=== MATERIAL PROVIDED ===
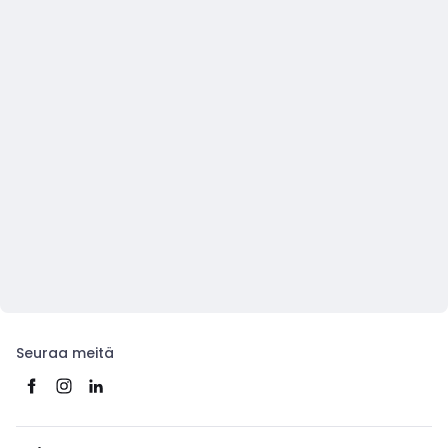
Seuraa meitä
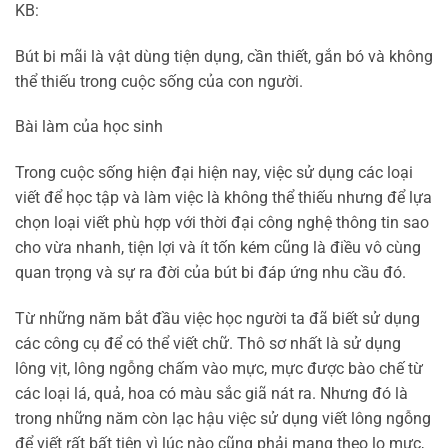
KB:
Bút bi mãi là vật dùng tiện dụng, cần thiết, gắn bó và không
thể thiếu trong cuộc sống của con người.
Bài làm của học sinh
Trong cuộc sống hiện đại hiện nay, việc sử dụng các loại
viết để học tập và làm việc là không thể thiếu nhưng để lựa
chọn loại viết phù hợp với thời đại công nghệ thông tin sao
cho vừa nhanh, tiện lợi và ít tốn kém cũng là điều vô cùng
quan trọng và sự ra đời của bút bi đáp ứng nhu cầu đó.
Từ những năm bắt đầu việc học người ta đã biết sử dụng
các công cụ để có thể viết chữ. Thô sơ nhất là sử dụng
lông vịt, lông ngỗng chấm vào mực, mực được bào chế từ
các loại lá, quả, hoa có màu sắc giã nát ra. Nhưng đó là
trong những năm còn lạc hậu việc sử dụng viết lông ngỗng
để viết rất bất tiện vì lúc nào cũng phải mang theo lọ mực,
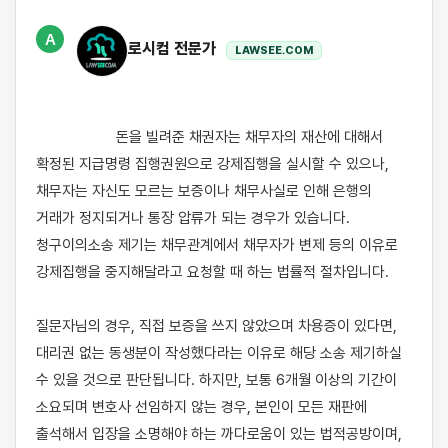
A
로시컴 전문가
LAWSEE.COM
                    돈을 빌려준 채권자는 채무자의 재산에 대해서 
확정된 지급명령 집행권원으로 강제집행을 실시할 수 있으나, 
채무자는 자신도 모르는 보증이나 채무사실로 인해 은행의 
거래가 정지되거나 통장 압류가 되는 경우가 있습니다. 
청구이의소송 제기는 채무관계에서 채무자가 변제 등의 이유로 
강제집행을 중지해달라고 요청할 때 하는 법률적 절차입니다. 

질문자님의 경우, 직접 보증을 쓰지 않았으며 차용증이 있다면, 
대리권 없는 동생분이 작성했다라는 이유로 해당 소송 제기하실 
수 있을 것으로 판단됩니다. 하지만, 보통 6개월 이상의 기간이 
소요되며 변호사 선임하지 않는 경우, 본인이 모든 재판에 
출석해서 입장을 소명해야 하는 까다로움이 있는 법적공방이며, 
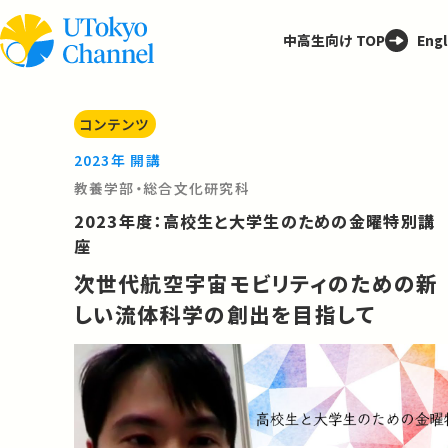
中高生向け TOP
Engl
コンテンツ
2023年 開講
教養学部・総合文化研究科
2023年度：高校生と大学生のための金曜特別講
座
次世代航空宇宙モビリティのための新
しい流体科学の創出を目指して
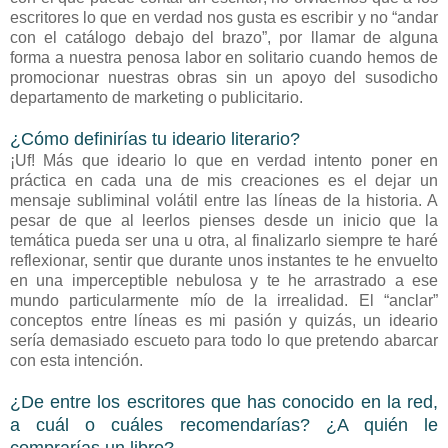
escritores lo que en verdad nos gusta es escribir y no “andar
con el catálogo debajo del brazo”, por llamar de alguna
forma a nuestra penosa labor en solitario cuando hemos de
promocionar nuestras obras sin un apoyo del susodicho
departamento de marketing o publicitario.
¿Cómo definirías tu ideario literario?
¡Uf! Más que ideario lo que en verdad intento poner en
práctica en cada una de mis creaciones es el dejar un
mensaje subliminal volátil entre las líneas de la historia. A
pesar de que al leerlos pienses desde un inicio que la
temática pueda ser una u otra, al finalizarlo siempre te haré
reflexionar, sentir que durante unos instantes te he envuelto
en una imperceptible nebulosa y te he arrastrado a ese
mundo particularmente mío de la irrealidad. El “anclar”
conceptos entre líneas es mi pasión y quizás, un ideario
sería demasiado escueto para todo lo que pretendo abarcar
con esta intención.
¿De entre los escritores que has conocido en la red,
a cuál o cuáles recomendarías? ¿A quién le
comprarías un libro?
===
An exact copy is needed of the entries above, starting at the line that holds "lông vịt, lông" and stopping at the line that holds "수 있을 것으로 판단됩니다. 하지만, 보통 6개월 이상의 기간이", both kept; pictures stay out.

*ANSWER TO THE PROBLEM*:
lông vịt, lông ngỗng chấm vào mực, mực được bào chế từ
các loại lá, quả, hoa có màu sắc giã nát ra. Nhưng đó là
trong những năm còn lạc hậu việc sử dụng viết lông ngỗng
để viết rất bất tiện vì lúc nào cũng phải mang theo lọ mực,
A
로시컴 전문가
LAWSEE.COM
                    돈을 빌려준 채권자는 채무자의 재산에 대해서 
확정된 지급명령 집행권원으로 강제집행을 실시할 수 있으나, 
채무자는 자신도 모르는 보증이나 채무사실로 인해 은행의 
거래가 정지되거나 통장 압류가 되는 경우가 있습니다. 
청구이의소송 제기는 채무관계에서 채무자가 변제 등의 이유로 
강제집행을 중지해달라고 요청할 때 하는 법률적 절차입니다. 

질문자님의 경우, 직접 보증을 쓰지 않았으며 차용증이 있다면, 
대리권 없는 동생분이 작성했다라는 이유로 해당 소송 제기하실 
수 있을 것으로 판단됩니다. 하지만, 보통 6개월 이상의 기간이 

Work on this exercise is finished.